- PROBLEM: Please copy out every line of text in the records below, word for word, and leave the pictures out.

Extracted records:
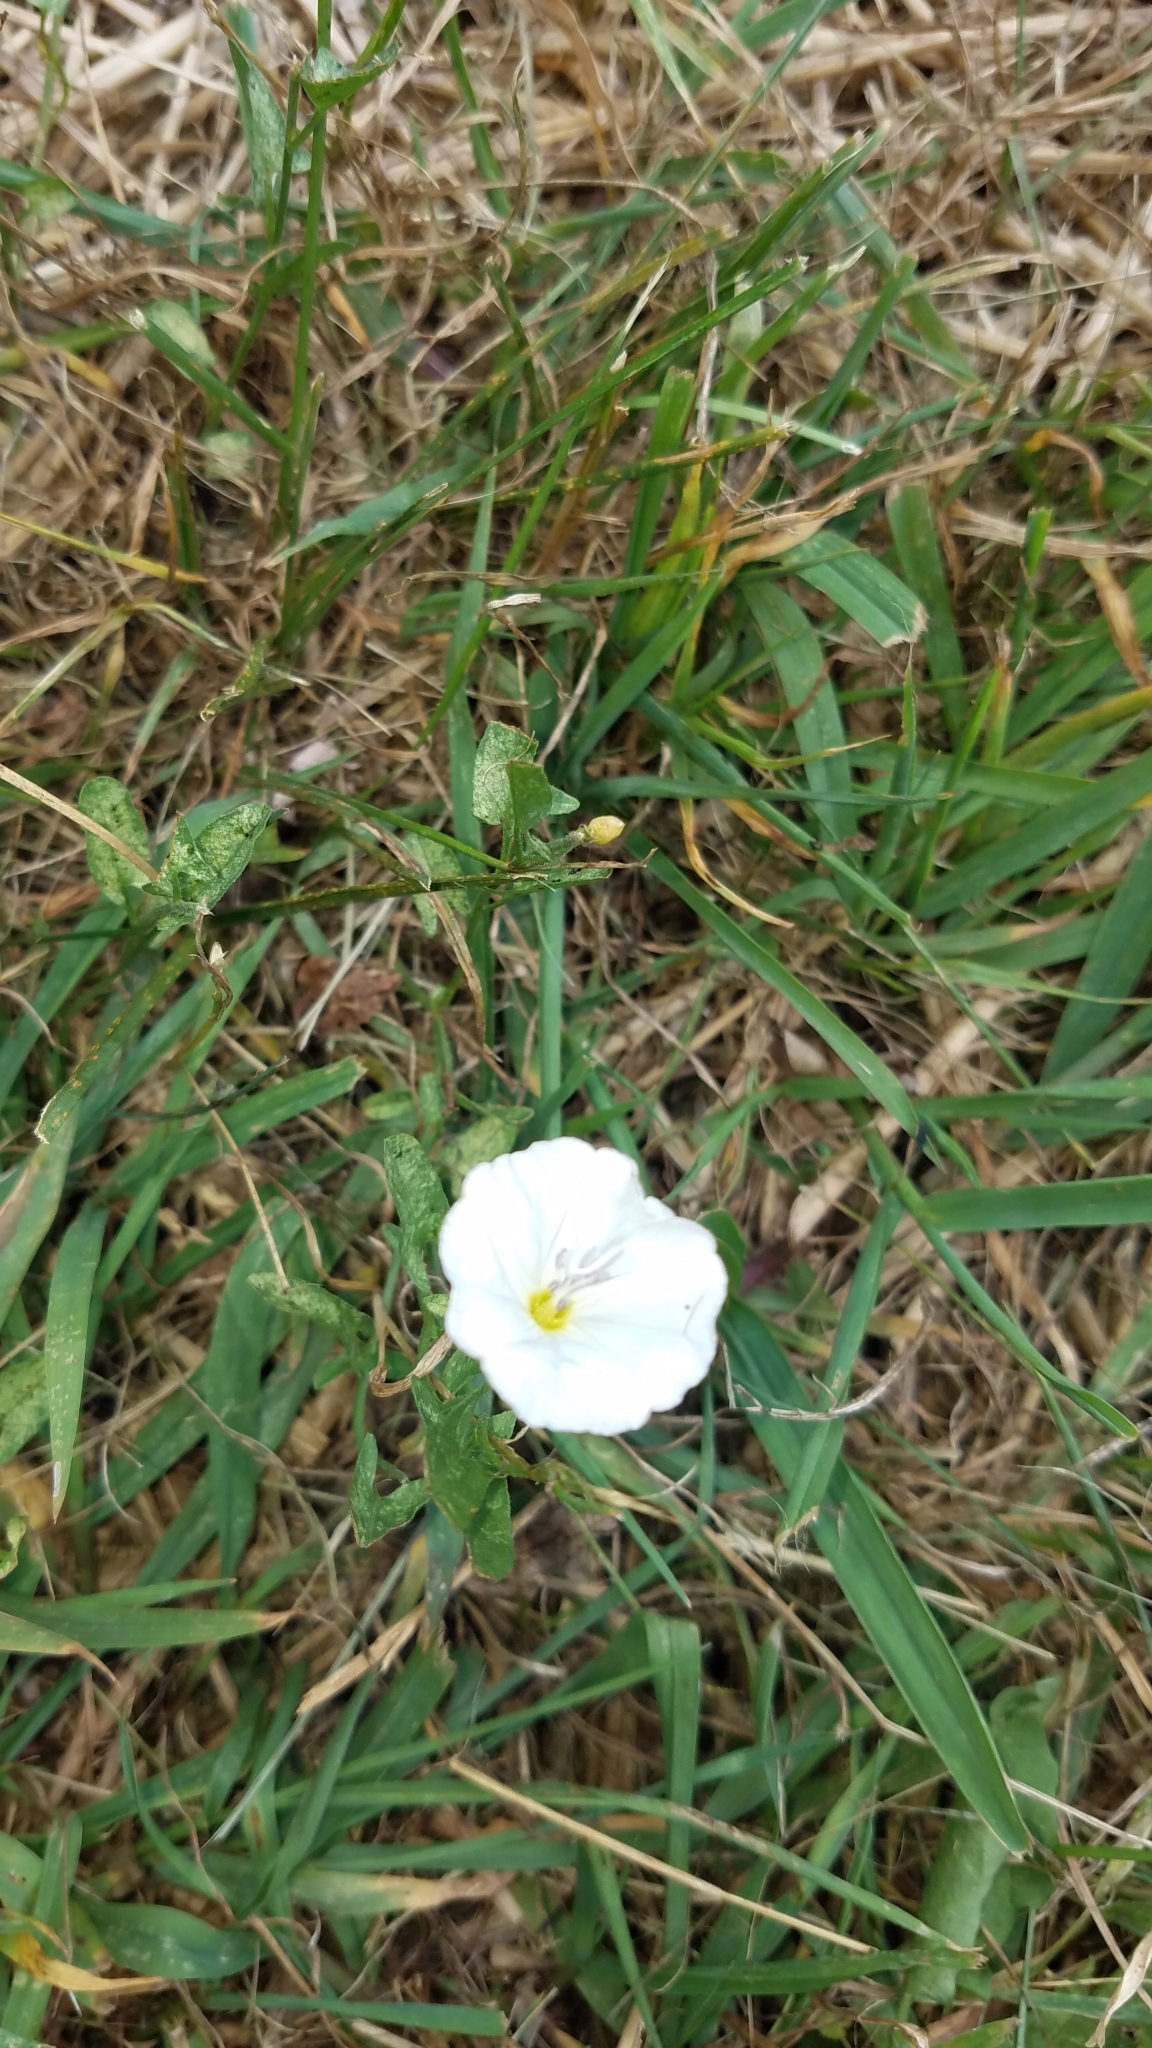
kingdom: Plantae
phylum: Tracheophyta
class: Magnoliopsida
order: Solanales
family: Convolvulaceae
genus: Convolvulus
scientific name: Convolvulus arvensis
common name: Field bindweed
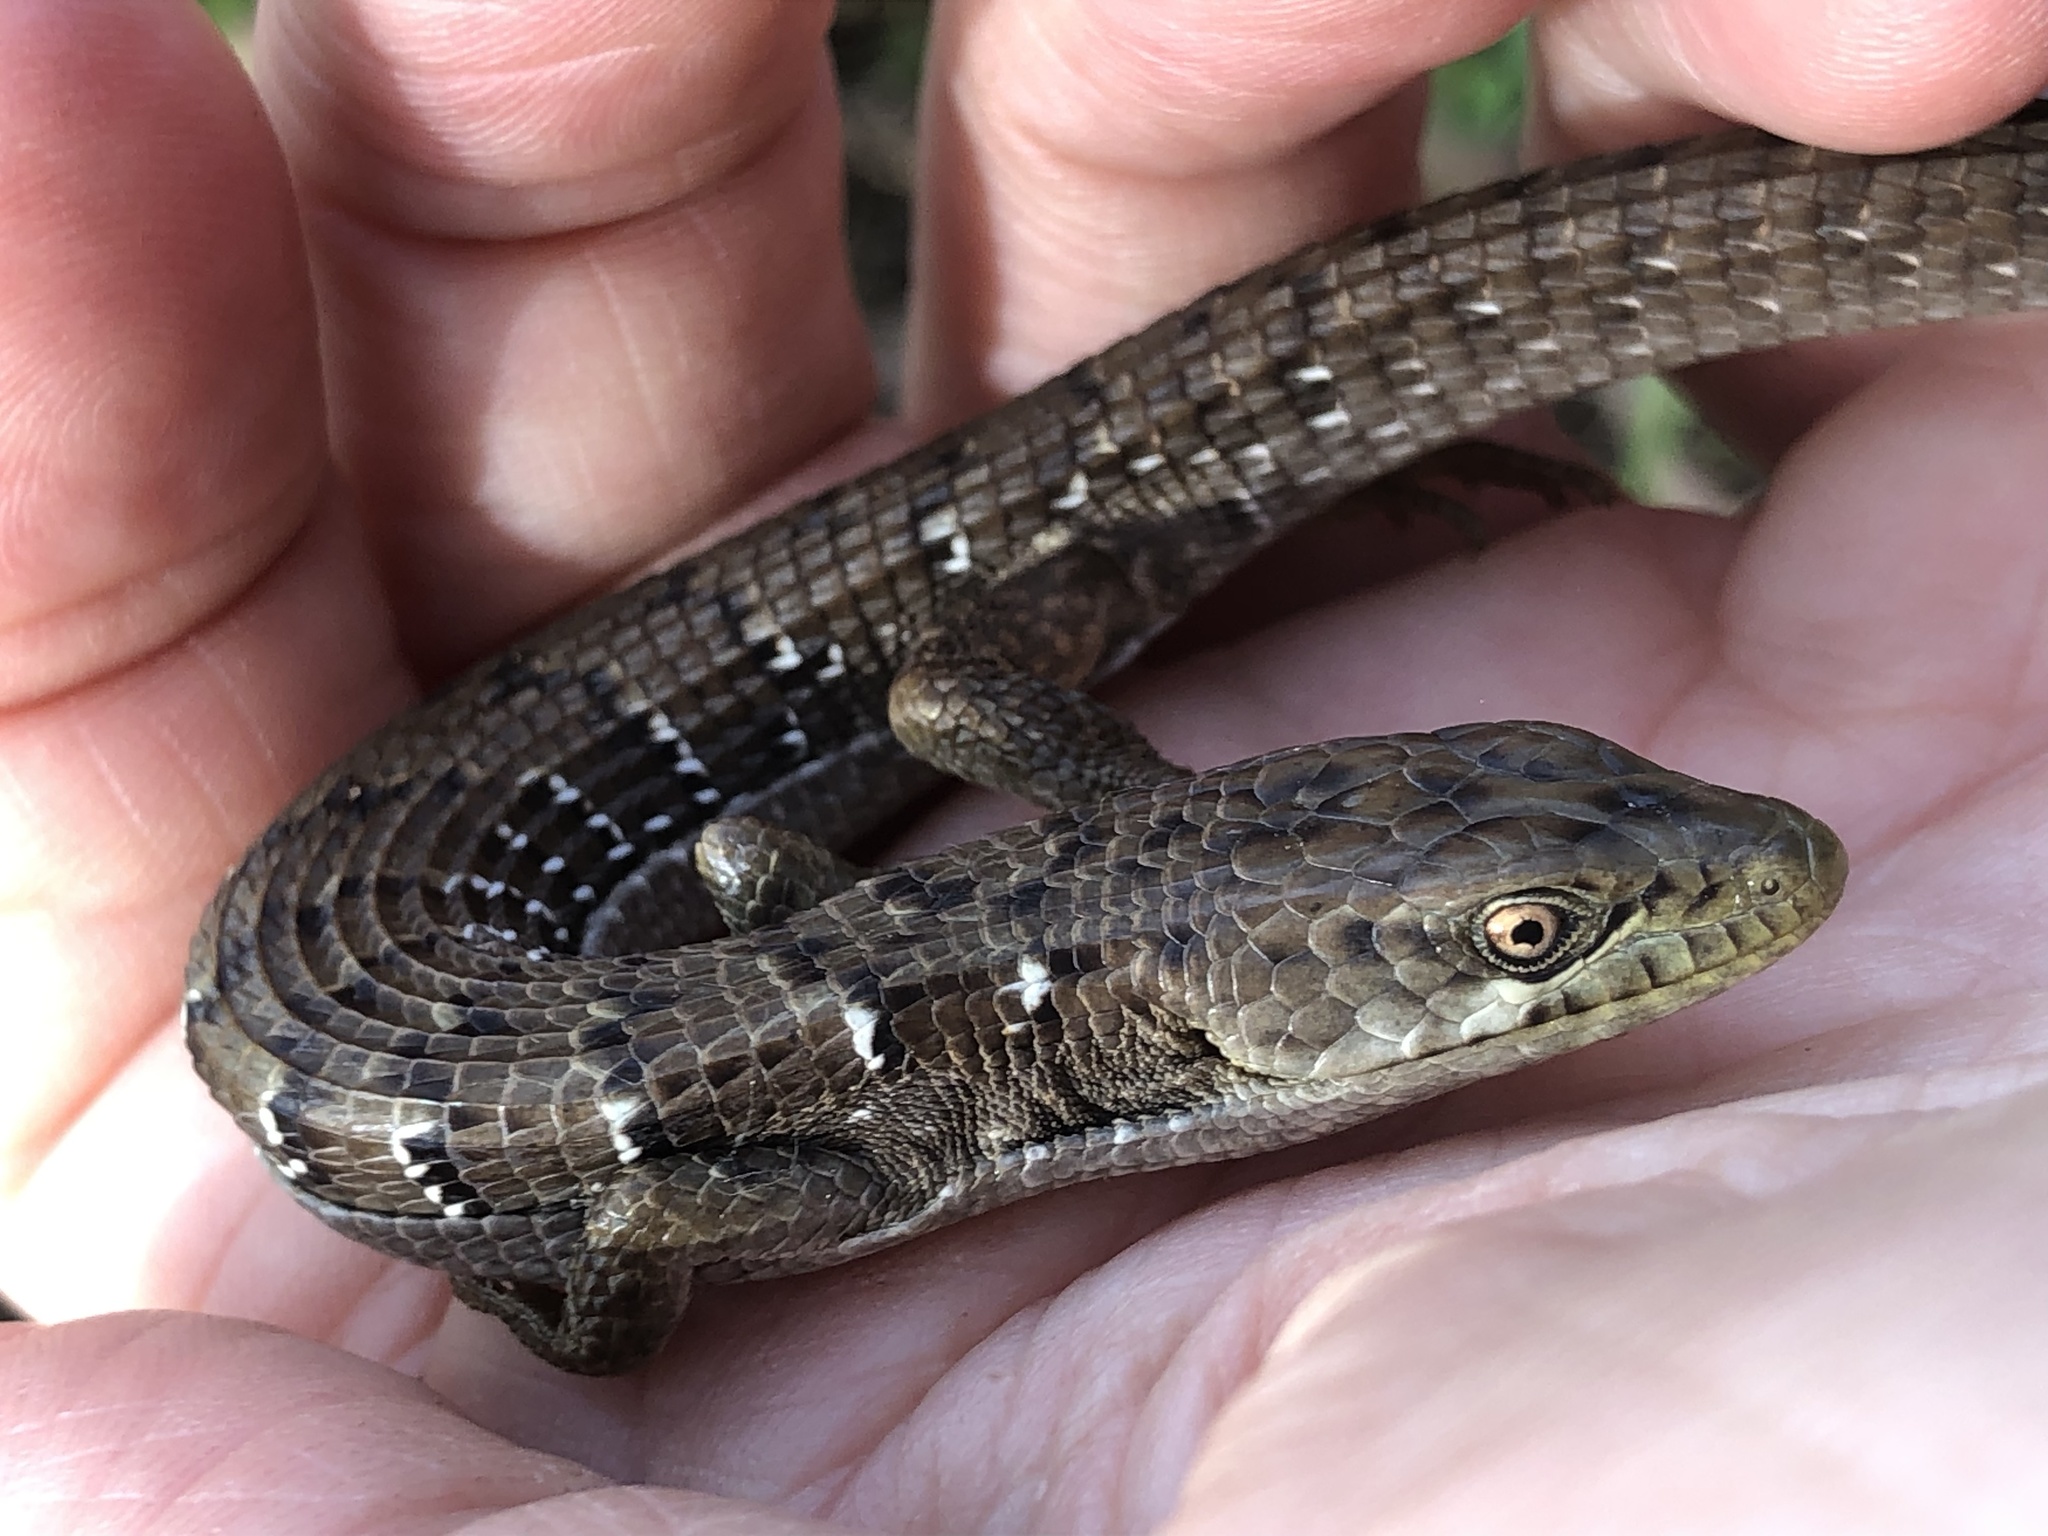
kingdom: Animalia
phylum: Chordata
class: Squamata
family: Anguidae
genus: Elgaria
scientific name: Elgaria multicarinata
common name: Southern alligator lizard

- SOLVED PROBLEM:
kingdom: Plantae
phylum: Tracheophyta
class: Magnoliopsida
order: Solanales
family: Convolvulaceae
genus: Convolvulus
scientific name: Convolvulus arvensis
common name: Field bindweed
kingdom: Animalia
phylum: Chordata
class: Squamata
family: Anguidae
genus: Elgaria
scientific name: Elgaria multicarinata
common name: Southern alligator lizard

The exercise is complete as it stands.